Task to carry out — Copy the listing below word for word, leaving out the pictures.

Study material —

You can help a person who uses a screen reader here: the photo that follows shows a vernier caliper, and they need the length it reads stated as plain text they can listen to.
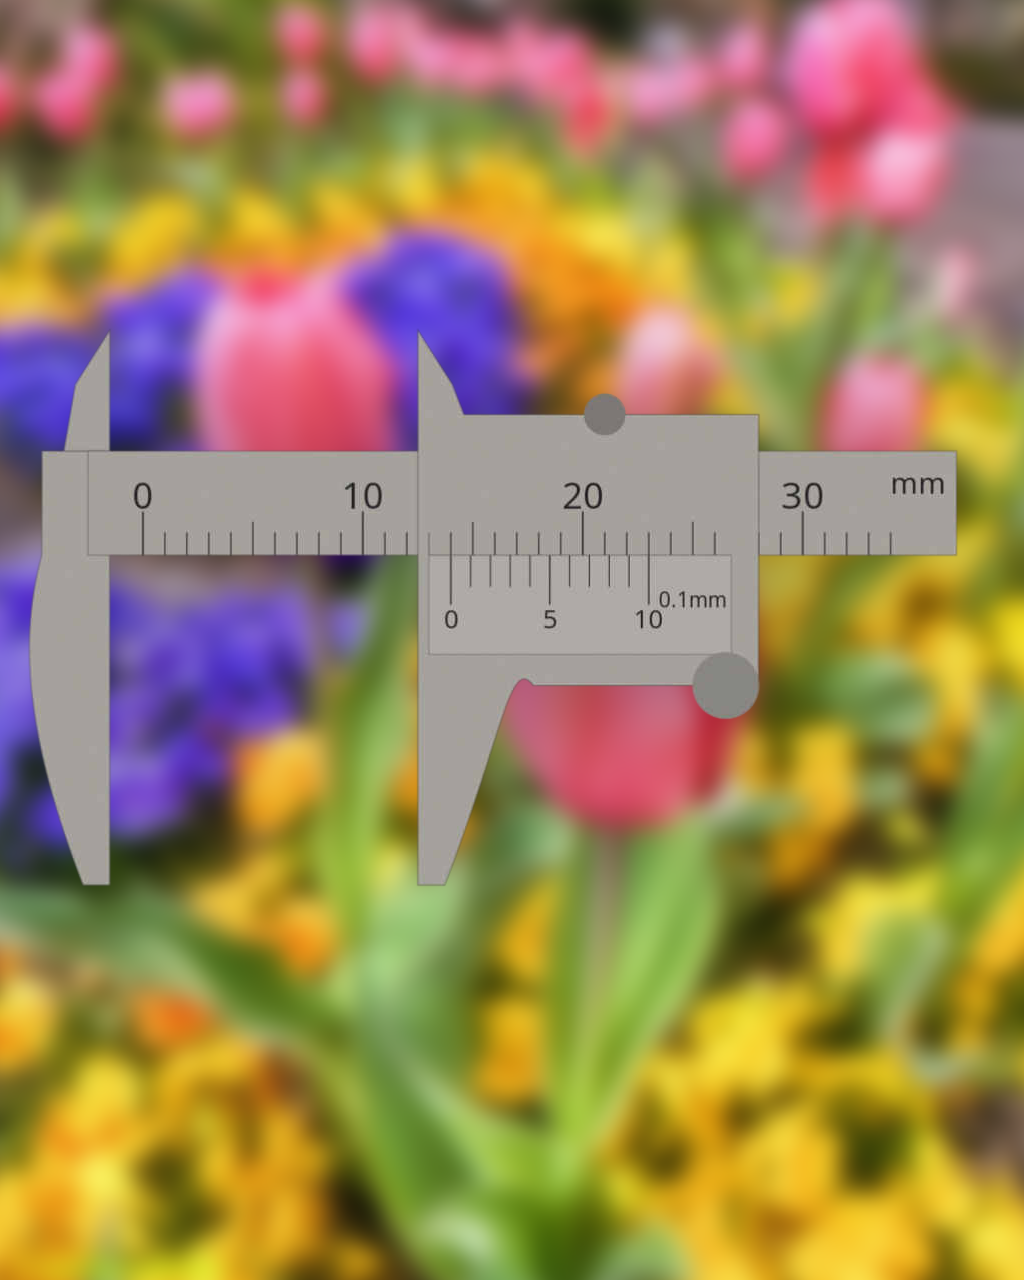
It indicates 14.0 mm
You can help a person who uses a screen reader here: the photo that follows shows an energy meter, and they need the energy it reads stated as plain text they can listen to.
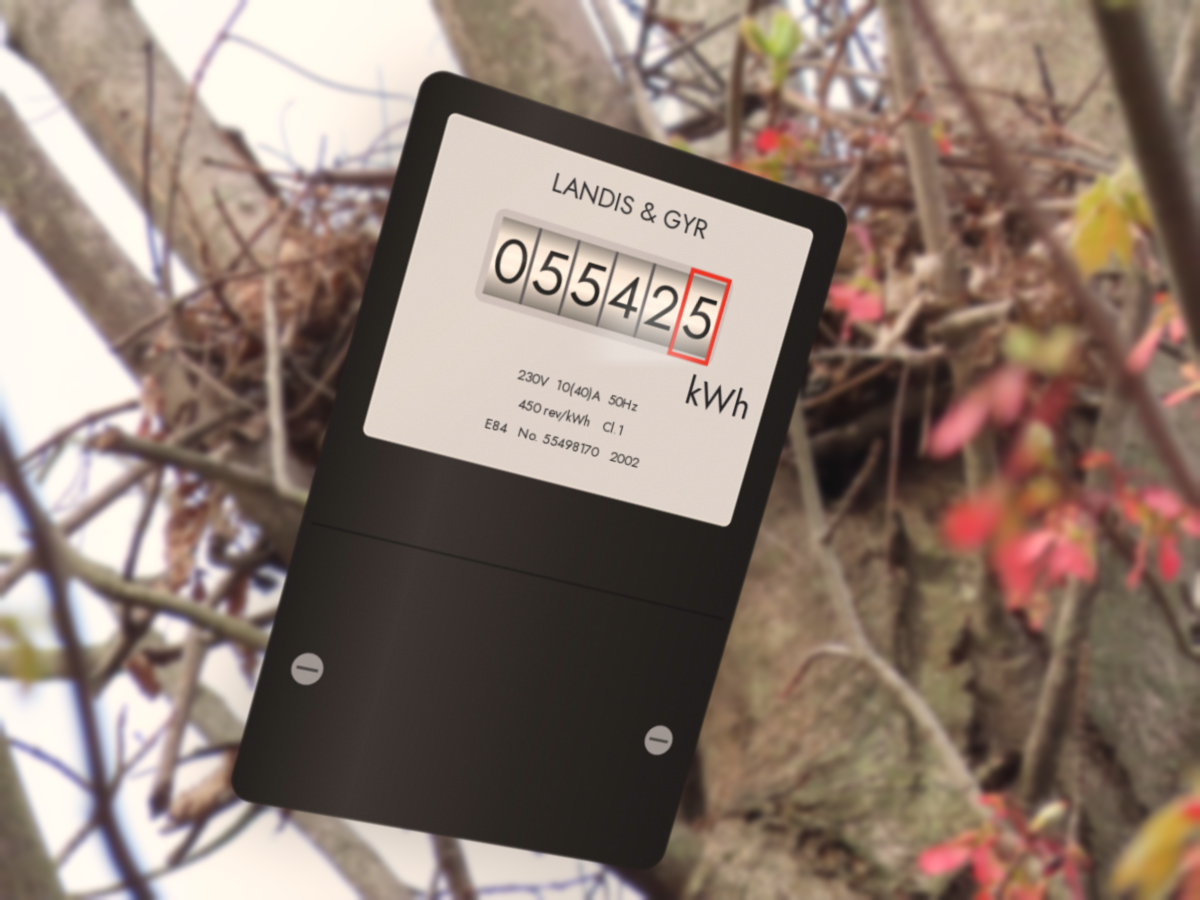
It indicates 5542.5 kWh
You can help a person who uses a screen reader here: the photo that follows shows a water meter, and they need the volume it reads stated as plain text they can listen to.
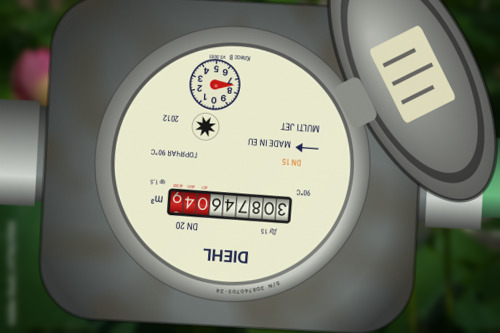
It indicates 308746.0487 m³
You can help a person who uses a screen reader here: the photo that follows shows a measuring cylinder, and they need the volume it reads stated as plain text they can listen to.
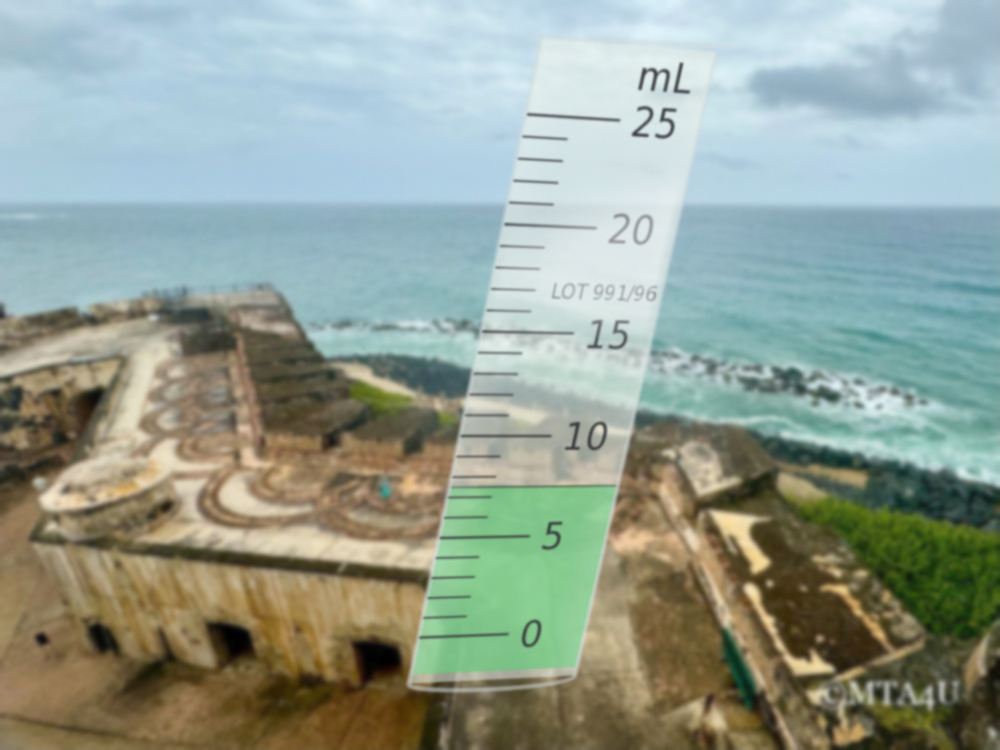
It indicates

Solution —
You can help a person who uses a screen reader here: the photo that follows shows a vernier caliper, and they need the length it reads stated as plain text they can listen to.
It indicates 14.0 mm
You can help a person who uses a screen reader here: the photo that follows shows an energy meter, and they need the energy it reads stated as plain text they can listen to.
It indicates 5542.5 kWh
You can help a person who uses a screen reader here: the photo that follows shows a water meter, and they need the volume it reads stated as plain text they can listen to.
It indicates 308746.0487 m³
You can help a person who uses a screen reader here: the photo that follows shows a measuring cylinder, and they need the volume it reads stated as plain text they can listen to.
It indicates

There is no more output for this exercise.